Resume the article on Vallarpadam Basilica below, picking up right after its final sentence.

■ EXCERPT
##########

The National Shrine Basilica of Our Lady of Ransom aka Vallarpadam Basilica (Malayalam: വല്ലാര്‍പാടം പള്ളി, Cochin Portuguese: Basílica de Nossa Senhora do Resgate) located in Vallarpadam, a suburb in Ernakulam, in the city of Kochi, is a minor basilica and a major Christian pilgrimage centre in India. Around 5 million people visit the basilica every year. It is the most important Marian shrine in India. People from all parts of the world irrespective of caste or creed go to the church to seek the blessings of the Blessed Virgin Mary, mother of Jesus, popularly known as "Vallarpadathamma".

Change of status
The Roman Catholic Church has raised the historic Marian pilgrimage destination on the Vallarpadam Island to the status of a national pilgrim centre. The documents related to the raising of the status of the Our Lady of Ransom Church on the island were handed over recently to the Archbishop of Varappuzha Daniel Acharuparampil by the president of the Catholic Bishops' Conference of India, Cardinal Telesphore Toppo.

Location
Vallarpadam is situated next to Bolgatty Island on the west, and linked to the Ernakulam mainland via the new Goshree bridges. It is about  in length in the north-south direction and hosts a population of 10,000 people. Vallarpadam is about one kilometer (½ mile) away from the Ernakulam mainland.

History

The picture of the Virgin Mary and Infant Jesus, installed at the top of the main altar of the Vallarpadam Church, was brought by Portuguese merchants under the leadership of Vasco da Gama in 1524. In 1676 the old church, which was known as the Church of the Holy Spirit, founded by the Portuguese missionaries, was destroyed by a heavy flood, and the picture was found floating in the backwaters. Nobody except Paliyath Raman Valiyachan, the prime minister of Maharaja of Cochin, could recover it. The present church at Vallarpadamis built on land donated by Paliyath Raman Valiyachan. A sanctuary lamp which he donated has been burning day and night from 1676 onwards in his honour.

##########

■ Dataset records

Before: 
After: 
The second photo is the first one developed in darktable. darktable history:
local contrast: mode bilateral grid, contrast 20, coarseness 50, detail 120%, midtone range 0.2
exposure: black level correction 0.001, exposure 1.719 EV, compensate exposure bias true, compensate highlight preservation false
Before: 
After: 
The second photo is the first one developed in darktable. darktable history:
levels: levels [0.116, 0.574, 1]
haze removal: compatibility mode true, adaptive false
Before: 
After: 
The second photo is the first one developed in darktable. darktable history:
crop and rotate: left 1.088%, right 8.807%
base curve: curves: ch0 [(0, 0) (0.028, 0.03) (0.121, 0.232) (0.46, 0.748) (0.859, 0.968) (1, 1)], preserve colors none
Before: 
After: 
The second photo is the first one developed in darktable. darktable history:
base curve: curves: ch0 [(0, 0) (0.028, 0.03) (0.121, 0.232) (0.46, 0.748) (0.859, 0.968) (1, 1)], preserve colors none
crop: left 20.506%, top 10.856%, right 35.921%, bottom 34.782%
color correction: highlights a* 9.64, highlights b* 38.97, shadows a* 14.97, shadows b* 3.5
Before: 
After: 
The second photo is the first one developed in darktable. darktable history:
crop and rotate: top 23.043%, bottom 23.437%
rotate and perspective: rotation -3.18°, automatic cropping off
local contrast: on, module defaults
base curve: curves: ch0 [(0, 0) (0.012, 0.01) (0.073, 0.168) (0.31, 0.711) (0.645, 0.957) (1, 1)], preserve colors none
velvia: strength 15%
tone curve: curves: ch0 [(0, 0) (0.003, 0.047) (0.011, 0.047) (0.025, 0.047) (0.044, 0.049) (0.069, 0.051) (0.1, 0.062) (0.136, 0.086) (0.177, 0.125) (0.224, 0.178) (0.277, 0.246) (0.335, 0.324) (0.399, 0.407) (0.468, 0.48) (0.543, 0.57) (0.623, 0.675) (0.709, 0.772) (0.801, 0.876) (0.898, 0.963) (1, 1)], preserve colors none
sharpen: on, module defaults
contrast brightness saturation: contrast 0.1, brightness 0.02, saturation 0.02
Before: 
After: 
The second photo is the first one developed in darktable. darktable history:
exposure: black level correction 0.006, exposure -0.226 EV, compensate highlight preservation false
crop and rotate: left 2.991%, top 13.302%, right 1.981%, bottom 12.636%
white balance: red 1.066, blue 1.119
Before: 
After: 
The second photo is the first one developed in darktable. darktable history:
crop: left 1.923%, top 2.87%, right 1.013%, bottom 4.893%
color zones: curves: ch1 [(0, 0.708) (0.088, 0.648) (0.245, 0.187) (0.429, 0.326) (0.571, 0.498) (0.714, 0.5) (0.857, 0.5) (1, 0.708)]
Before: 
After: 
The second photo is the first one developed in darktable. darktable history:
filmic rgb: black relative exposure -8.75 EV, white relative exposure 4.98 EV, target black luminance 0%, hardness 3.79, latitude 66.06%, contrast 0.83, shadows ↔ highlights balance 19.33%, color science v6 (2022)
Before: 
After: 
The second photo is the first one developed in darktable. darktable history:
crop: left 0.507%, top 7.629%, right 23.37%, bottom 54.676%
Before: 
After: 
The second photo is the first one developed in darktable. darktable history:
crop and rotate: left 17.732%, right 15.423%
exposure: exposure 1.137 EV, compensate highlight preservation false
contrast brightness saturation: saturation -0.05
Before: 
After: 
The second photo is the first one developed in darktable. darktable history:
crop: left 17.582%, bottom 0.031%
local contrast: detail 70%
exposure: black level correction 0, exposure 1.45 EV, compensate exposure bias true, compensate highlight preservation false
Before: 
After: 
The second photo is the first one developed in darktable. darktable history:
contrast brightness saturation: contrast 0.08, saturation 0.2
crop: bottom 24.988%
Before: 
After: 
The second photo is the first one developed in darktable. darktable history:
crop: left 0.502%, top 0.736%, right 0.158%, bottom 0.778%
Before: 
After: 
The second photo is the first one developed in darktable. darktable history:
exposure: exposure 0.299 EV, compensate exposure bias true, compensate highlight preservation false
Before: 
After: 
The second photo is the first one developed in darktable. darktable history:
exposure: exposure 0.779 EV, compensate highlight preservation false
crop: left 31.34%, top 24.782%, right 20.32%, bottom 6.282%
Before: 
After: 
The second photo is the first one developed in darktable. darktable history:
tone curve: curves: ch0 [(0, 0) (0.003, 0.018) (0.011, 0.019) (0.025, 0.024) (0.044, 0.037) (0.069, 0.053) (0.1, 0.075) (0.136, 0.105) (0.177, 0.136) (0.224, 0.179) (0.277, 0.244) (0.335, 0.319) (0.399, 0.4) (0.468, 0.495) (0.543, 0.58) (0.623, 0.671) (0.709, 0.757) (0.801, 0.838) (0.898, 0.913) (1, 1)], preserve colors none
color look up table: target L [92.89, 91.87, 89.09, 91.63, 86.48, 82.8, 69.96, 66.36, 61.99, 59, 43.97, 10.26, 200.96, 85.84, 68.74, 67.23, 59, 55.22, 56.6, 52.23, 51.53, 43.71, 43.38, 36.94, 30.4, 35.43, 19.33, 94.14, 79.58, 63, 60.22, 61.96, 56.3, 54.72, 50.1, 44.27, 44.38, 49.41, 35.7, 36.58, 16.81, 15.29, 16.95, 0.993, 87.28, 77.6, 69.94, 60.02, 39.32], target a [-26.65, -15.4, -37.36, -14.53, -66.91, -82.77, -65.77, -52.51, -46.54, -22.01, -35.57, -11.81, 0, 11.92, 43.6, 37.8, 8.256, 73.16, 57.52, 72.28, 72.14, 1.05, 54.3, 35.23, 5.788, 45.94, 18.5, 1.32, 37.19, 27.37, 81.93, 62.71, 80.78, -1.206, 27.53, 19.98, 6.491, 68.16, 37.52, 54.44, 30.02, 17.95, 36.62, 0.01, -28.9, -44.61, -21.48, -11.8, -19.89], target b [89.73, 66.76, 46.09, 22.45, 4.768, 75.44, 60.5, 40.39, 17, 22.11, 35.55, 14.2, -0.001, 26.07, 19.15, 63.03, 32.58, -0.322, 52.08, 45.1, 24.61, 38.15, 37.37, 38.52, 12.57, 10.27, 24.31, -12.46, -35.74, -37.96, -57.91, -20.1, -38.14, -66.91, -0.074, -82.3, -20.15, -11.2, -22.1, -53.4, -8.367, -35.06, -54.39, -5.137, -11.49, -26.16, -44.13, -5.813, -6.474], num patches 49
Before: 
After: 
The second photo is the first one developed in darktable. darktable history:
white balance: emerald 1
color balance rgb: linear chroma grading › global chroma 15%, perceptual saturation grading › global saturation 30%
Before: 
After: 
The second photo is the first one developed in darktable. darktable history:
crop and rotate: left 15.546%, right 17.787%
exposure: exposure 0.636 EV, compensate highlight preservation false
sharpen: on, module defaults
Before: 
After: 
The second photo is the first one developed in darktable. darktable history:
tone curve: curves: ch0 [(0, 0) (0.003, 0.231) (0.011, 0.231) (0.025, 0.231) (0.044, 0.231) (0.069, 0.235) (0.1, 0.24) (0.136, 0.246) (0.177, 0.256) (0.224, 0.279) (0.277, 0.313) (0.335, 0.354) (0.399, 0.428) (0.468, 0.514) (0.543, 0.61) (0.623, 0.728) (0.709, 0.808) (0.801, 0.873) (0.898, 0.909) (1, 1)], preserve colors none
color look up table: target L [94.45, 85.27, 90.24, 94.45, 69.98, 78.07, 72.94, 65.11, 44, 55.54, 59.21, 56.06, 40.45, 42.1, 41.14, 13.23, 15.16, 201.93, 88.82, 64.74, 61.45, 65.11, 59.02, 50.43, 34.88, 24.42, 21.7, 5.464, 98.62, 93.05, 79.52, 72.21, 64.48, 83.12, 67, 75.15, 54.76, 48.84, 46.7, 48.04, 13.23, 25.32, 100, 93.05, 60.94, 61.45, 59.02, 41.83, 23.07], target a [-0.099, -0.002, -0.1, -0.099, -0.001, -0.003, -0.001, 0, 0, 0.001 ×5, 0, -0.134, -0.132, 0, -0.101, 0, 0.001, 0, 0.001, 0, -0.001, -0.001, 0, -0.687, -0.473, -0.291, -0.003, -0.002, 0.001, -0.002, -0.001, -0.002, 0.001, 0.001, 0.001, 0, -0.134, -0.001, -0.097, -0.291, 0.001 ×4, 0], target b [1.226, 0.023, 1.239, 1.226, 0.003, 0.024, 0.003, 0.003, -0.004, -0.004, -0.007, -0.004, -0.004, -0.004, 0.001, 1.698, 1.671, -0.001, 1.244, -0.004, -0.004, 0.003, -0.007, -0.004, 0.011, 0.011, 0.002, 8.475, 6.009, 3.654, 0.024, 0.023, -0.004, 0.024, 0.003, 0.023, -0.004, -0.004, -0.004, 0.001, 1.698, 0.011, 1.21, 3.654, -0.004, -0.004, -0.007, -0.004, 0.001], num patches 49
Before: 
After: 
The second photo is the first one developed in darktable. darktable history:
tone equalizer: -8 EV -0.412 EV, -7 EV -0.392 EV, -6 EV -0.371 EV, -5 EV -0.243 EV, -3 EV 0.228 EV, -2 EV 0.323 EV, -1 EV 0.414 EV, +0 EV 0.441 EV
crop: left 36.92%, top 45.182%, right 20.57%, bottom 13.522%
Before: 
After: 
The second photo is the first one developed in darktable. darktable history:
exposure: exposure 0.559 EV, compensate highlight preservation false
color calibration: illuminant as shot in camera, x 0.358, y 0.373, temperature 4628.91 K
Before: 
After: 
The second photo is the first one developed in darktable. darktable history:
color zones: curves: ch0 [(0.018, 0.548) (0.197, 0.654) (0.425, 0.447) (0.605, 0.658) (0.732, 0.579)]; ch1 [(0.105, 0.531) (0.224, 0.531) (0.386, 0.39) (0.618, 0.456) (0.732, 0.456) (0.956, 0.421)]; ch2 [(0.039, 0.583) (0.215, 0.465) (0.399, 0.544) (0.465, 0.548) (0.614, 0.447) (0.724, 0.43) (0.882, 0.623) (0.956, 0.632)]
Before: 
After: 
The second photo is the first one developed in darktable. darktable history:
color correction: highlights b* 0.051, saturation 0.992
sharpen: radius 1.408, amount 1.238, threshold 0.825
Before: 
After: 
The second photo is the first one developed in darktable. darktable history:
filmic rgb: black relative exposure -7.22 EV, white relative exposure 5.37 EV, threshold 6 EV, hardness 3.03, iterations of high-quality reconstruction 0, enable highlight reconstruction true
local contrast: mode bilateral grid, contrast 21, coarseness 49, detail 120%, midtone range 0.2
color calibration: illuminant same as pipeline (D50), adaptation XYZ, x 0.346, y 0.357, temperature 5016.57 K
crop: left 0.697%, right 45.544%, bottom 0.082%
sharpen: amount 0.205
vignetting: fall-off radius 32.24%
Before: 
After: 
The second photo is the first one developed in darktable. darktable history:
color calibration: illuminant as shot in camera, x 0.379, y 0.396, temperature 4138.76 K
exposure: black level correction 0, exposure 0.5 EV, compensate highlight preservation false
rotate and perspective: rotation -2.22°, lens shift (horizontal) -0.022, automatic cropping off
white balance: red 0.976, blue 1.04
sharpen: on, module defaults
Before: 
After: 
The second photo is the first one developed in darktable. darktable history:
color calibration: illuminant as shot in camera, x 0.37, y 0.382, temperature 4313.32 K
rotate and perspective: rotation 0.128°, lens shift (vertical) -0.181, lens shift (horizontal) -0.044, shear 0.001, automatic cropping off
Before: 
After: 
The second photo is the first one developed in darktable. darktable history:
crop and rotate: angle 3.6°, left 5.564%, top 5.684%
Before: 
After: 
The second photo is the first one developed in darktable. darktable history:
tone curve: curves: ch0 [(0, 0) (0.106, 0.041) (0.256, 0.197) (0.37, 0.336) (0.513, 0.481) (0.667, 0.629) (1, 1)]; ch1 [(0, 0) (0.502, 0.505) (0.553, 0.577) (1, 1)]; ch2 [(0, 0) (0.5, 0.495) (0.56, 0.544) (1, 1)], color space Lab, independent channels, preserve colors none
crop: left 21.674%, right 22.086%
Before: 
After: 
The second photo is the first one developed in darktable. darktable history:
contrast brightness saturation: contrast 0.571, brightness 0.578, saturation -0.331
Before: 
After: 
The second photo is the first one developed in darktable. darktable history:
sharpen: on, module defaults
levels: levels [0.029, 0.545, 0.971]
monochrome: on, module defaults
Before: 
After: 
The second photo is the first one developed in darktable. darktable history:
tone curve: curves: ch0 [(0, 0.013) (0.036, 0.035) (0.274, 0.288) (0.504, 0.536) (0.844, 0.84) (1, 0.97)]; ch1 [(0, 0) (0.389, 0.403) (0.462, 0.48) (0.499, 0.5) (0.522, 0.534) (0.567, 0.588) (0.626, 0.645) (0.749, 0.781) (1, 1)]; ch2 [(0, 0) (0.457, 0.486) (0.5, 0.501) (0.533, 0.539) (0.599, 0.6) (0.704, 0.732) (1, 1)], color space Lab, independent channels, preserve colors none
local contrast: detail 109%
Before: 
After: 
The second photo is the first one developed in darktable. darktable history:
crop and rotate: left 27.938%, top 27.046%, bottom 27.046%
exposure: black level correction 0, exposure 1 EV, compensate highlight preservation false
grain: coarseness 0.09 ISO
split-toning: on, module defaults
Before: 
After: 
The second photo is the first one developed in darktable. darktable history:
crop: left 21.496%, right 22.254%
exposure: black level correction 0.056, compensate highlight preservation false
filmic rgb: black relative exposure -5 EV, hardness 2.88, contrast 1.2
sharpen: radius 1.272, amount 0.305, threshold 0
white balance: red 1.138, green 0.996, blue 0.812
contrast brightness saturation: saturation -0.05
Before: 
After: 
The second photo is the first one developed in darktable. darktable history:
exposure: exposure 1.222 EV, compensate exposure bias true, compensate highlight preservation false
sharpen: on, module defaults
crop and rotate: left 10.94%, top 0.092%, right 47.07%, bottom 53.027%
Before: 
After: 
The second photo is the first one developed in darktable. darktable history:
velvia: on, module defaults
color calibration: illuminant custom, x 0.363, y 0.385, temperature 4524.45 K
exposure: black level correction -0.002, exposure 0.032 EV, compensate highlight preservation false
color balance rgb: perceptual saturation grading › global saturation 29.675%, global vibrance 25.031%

##########

■ RESPONSE
In May 1752 a miracle is believed to have taken place which made Vallarpadam a centre of pilgrimage. In Vallarpadam there was a young Nair lady named Meenakshi Amma, who was a member of a noble family called Palliyil Veedu. Together with her son she was sailing to Mattancherry. There arose a storm and the boat capsized. Meenakshi Amma and her son went deep down into the backwater. She promised to devote the rest of her life to Mary’s service if she and her child were saved. It was a promise she kept. On the third day, as per instructions in a dream, the parish priest asked the fishermen to cast net in the river, and Meenakshi Amma and her son were rescued. After her death, the church put up the picture of Meenakshiamma and her child alongside the painting of Mary.

Festival
The Feast of Vallarpadathamma is celebrated from 16 to 24 September every year. Thousands of pilgrims come to Vallarpadam to participate in the feast, especially on 24 September.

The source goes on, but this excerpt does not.